Exercise: Write out every line of the records below word for word, leaving out the pictures.

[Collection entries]
::::::

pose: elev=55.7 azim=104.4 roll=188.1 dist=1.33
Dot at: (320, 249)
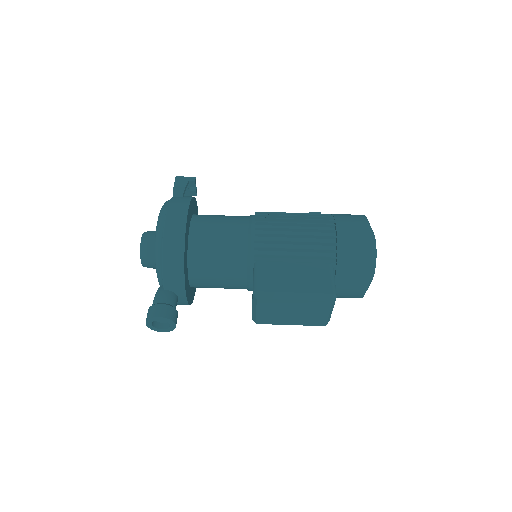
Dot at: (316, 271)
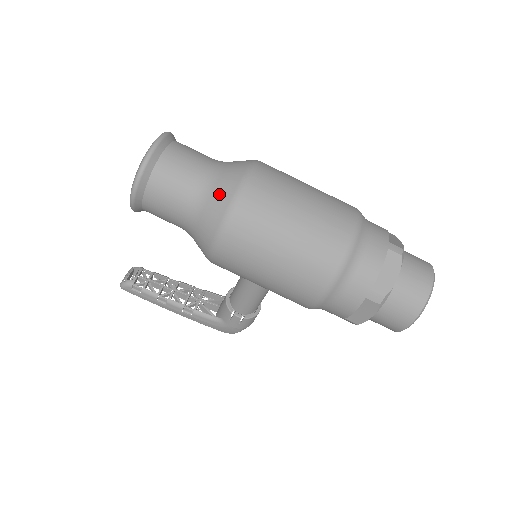
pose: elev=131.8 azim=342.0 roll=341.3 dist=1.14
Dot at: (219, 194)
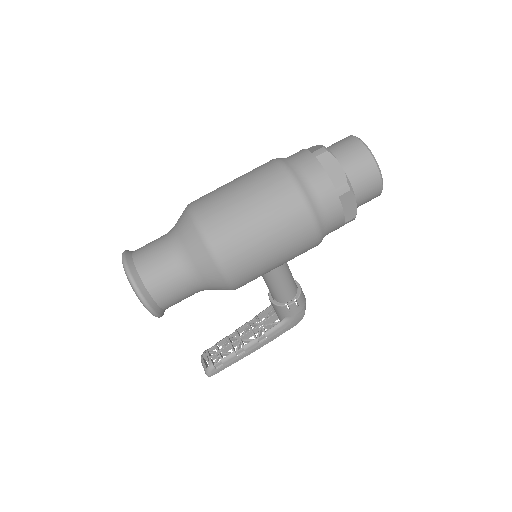
Dot at: (192, 246)
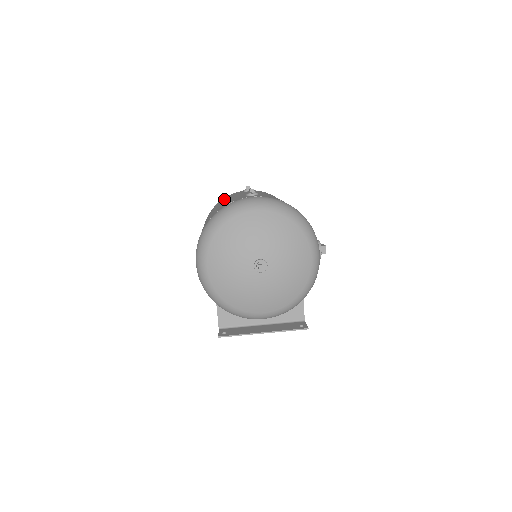
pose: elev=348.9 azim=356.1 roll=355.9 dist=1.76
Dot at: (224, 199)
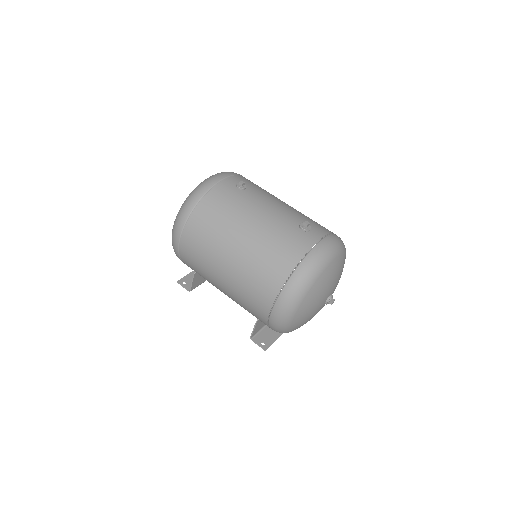
Dot at: (227, 204)
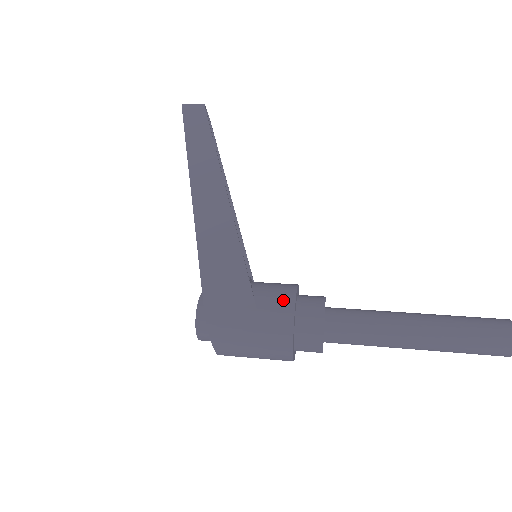
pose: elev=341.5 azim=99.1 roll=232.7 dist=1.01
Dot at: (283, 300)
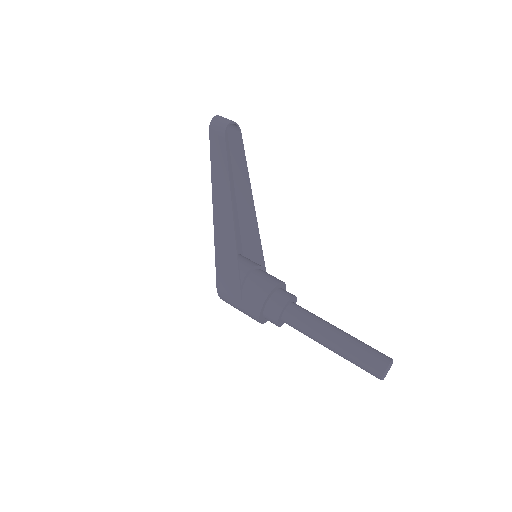
Dot at: (256, 304)
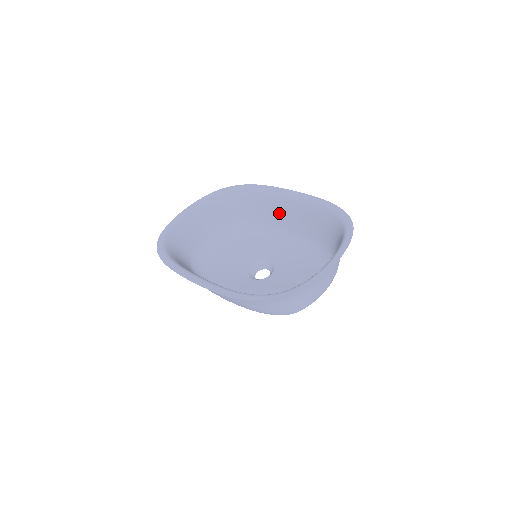
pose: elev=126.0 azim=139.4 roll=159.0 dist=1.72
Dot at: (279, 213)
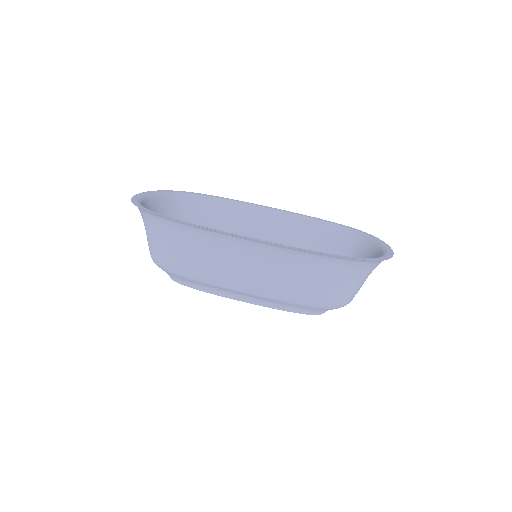
Dot at: (252, 228)
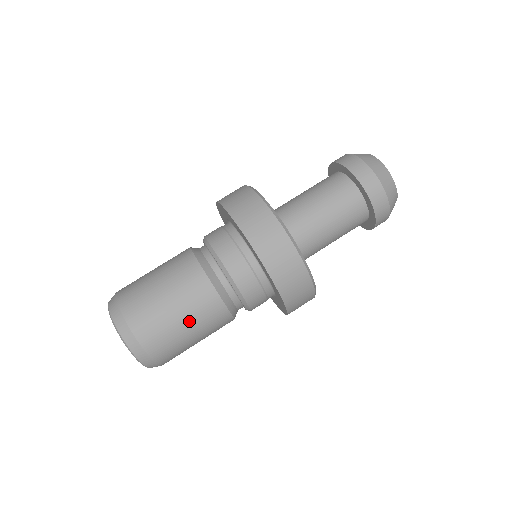
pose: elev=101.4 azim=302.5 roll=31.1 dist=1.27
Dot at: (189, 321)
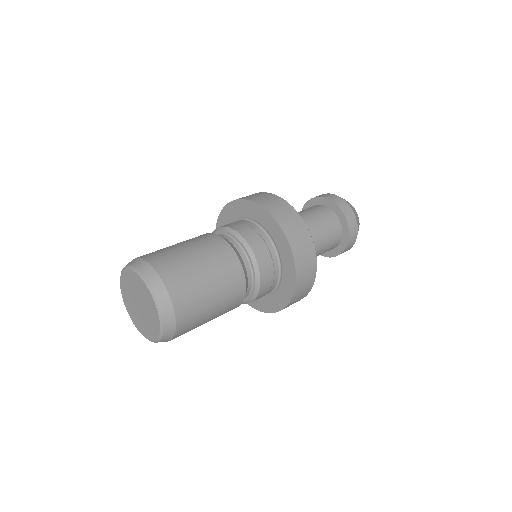
Dot at: (182, 243)
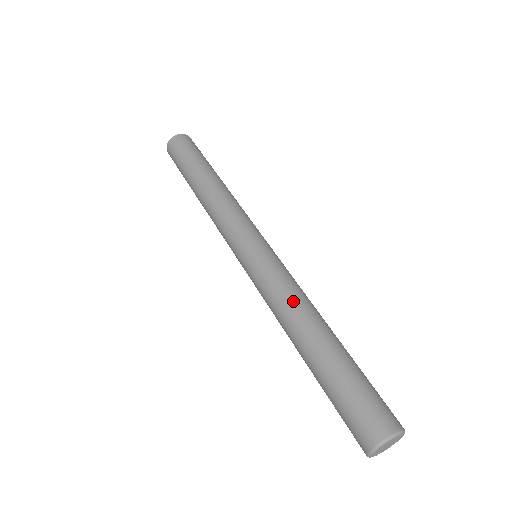
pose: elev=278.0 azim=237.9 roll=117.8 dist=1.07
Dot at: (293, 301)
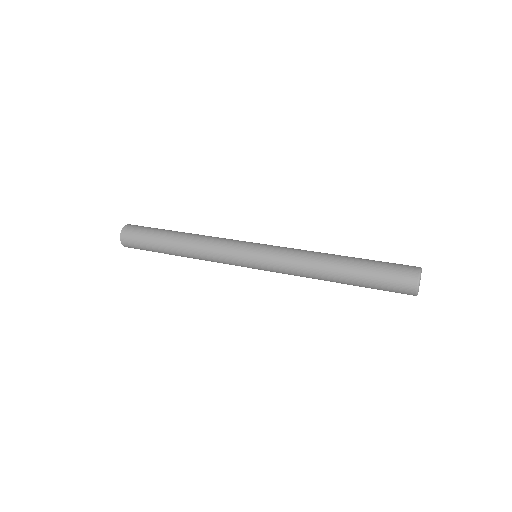
Dot at: (307, 262)
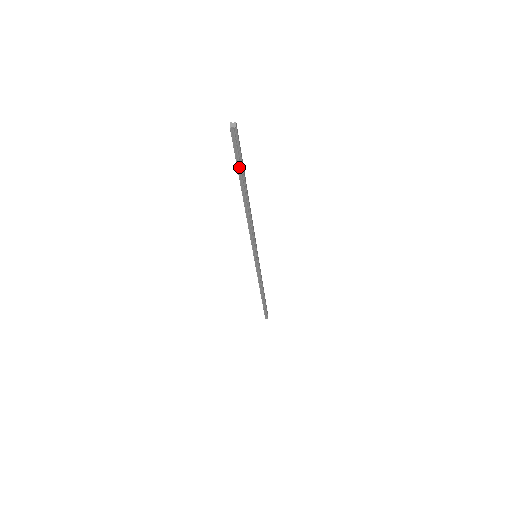
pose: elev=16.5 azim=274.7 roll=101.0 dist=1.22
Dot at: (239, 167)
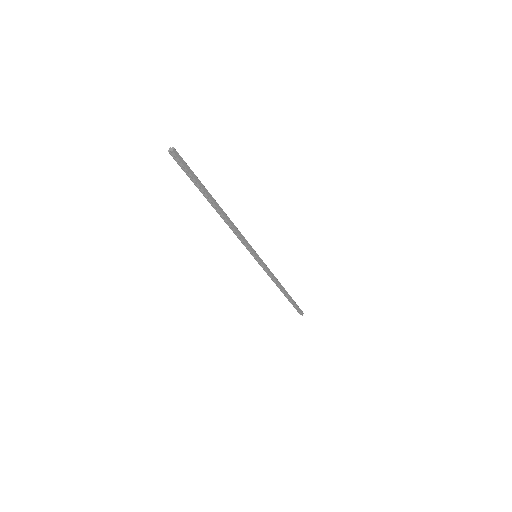
Dot at: (194, 181)
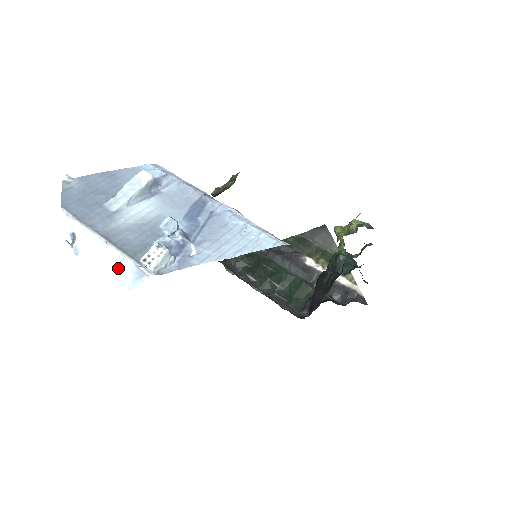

::::::

Answer below:
pose: elev=55.7 azim=104.4 roll=188.1 dist=1.33
Dot at: (320, 249)
Dot at: (316, 271)
pose: elev=131.8 azim=342.0 roll=341.3 dist=1.14
Dot at: (219, 194)
Dot at: (192, 246)
pose: elev=348.9 azim=356.1 roll=355.9 dist=1.76
Dot at: (224, 199)
Dot at: (227, 204)
pose: elev=341.5 azim=99.1 roll=232.7 dist=1.01
Dot at: (283, 300)
Dot at: (256, 304)
pose: elev=126.0 azim=139.4 roll=159.0 dist=1.72
Dot at: (279, 213)
Dot at: (252, 228)
pose: elev=101.4 azim=302.5 roll=31.1 dist=1.27
Dot at: (189, 321)
Dot at: (182, 243)
pose: elev=278.0 azim=237.9 roll=117.8 dist=1.07
Dot at: (293, 301)
Dot at: (307, 262)
pose: elev=16.5 azim=274.7 roll=101.0 dist=1.22
Dot at: (239, 167)
Dot at: (194, 181)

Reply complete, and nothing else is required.